Melihat kondisi ini, jelas bahwa kita tidak bisa hanya fokus pada pengurangan angka pengangguran saja. Tantangan ke depan adalah bagaimana memastikan setiap pekerjaan yang ada memenuhi standar pekerjaan layak. Ini berarti pekerjaan yang memberikan penghasilan cukup, jaminan sosial, kepastian kerja, serta kesempatan untuk meningkatkan kualitas hidup.

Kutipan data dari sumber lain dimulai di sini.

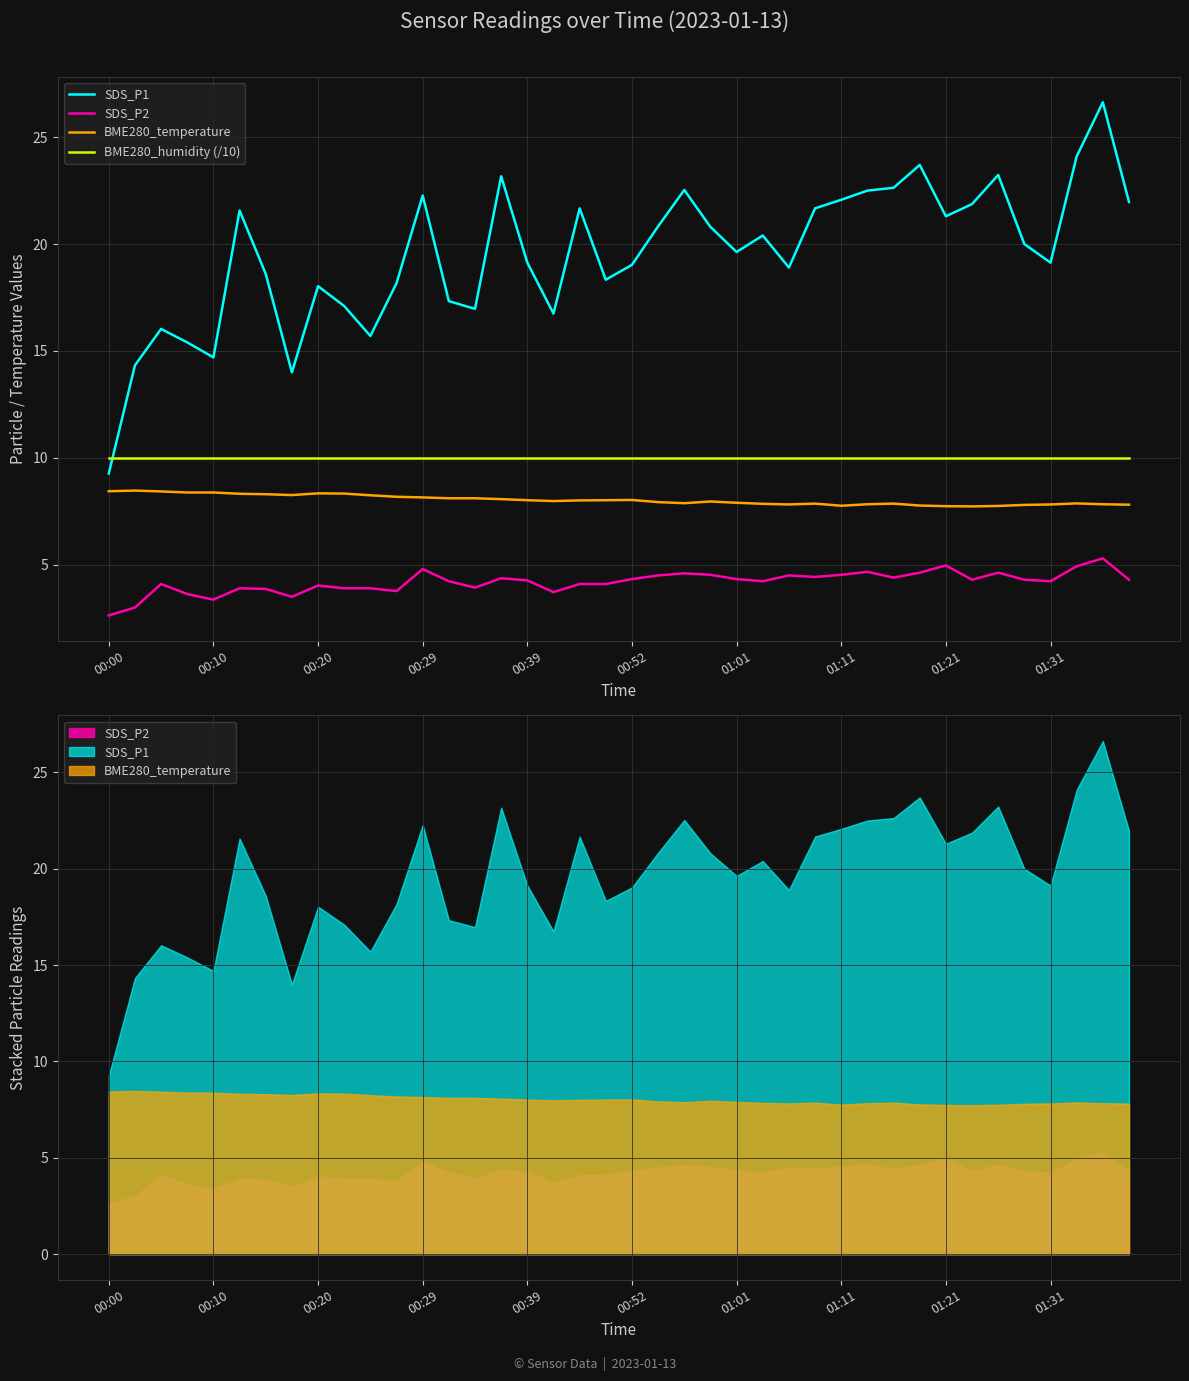

How many data points in SDS_P1 are less than 20?

20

Salah satu solusi yang terbukti efektif dalam situasi darurat adalah program Cash for Work (CFW) atau yang dikenal di Indonesia sebagai Padat Karya Tunai (PKT). Program ini tidak hanya menyediakan pekerjaan sementara dengan upah harian bagi masyarakat terdampak, tetapi juga membangun atau memperbaiki infrastruktur publik yang dibutuhkan. Artinya, masyarakat mendapatkan penghasilan langsung, sekaligus ikut membangun lingkungannya. Ini adalah bentuk stimulus ekonomi yang padat karya, padat manfaat, dan menjaga martabat manusia.

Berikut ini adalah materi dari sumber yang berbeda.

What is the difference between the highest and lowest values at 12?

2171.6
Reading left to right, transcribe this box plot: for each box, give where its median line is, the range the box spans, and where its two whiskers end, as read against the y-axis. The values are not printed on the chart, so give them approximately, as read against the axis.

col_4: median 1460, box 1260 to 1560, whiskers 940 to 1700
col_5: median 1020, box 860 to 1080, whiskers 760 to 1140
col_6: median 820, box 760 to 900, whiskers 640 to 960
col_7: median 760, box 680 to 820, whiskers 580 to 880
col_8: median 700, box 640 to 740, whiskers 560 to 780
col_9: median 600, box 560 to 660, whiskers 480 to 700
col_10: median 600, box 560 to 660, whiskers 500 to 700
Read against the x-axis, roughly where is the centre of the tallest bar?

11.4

Pemerintah juga perlu memberikan insentif lebih besar bagi perusahaan yang tidak hanya menyerap banyak tenaga kerja, tetapi juga menjamin kualitas pekerjaan yang diciptakan. Sistem pendidikan dan pelatihan harus lebih adaptif agar tenaga kerja memiliki keterampilan yang relevan dengan kebutuhan industri masa kini dan masa depan, sehingga mereka tidak lagi terjebak dalam pekerjaan berupah rendah. Pengawasan ketat terhadap pelanggaran hak-hak pekerja juga mutlak diperlukan.

Kesimpulan

Realitas darurat pekerjaan layak di Indonesia adalah panggilan bagi kita semua untuk bertindak. Angka pengangguran yang rendah tidak boleh menipu kita dari fakta bahwa banyak saudara sebangsa kita masih berjuang keras dengan gaji yang pas-pasan, bahkan di bawah standar kelayakan hidup. Pekerjaan layak bukan hanya tentang penghasilan, melainkan juga tentang martabat, kepastian hidup, dan kesempatan untuk berkembang.

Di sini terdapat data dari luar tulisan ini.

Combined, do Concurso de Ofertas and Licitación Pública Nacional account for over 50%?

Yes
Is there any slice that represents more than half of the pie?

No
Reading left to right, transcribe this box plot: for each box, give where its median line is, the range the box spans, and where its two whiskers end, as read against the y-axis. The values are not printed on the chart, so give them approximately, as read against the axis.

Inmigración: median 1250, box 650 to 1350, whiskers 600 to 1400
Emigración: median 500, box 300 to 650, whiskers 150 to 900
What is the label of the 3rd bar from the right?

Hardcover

Mewujudkan pekerjaan layak di Indonesia adalah tujuan bersama yang tertuang dalam Tujuan Pembangunan Berkelanjutan (SDGs). Ini membutuhkan komitmen kuat dari pemerintah, dunia usaha, dan partisipasi aktif masyarakat. Mari kita dorong kebijakan yang lebih berpihak pada pekerja, memastikan setiap individu memiliki kesempatan untuk bekerja secara produktif dan mendapatkan penghasilan yang mencukupi, demi masa depan ekonomi yang lebih inklusif dan berkelanjutan bagi Indonesia.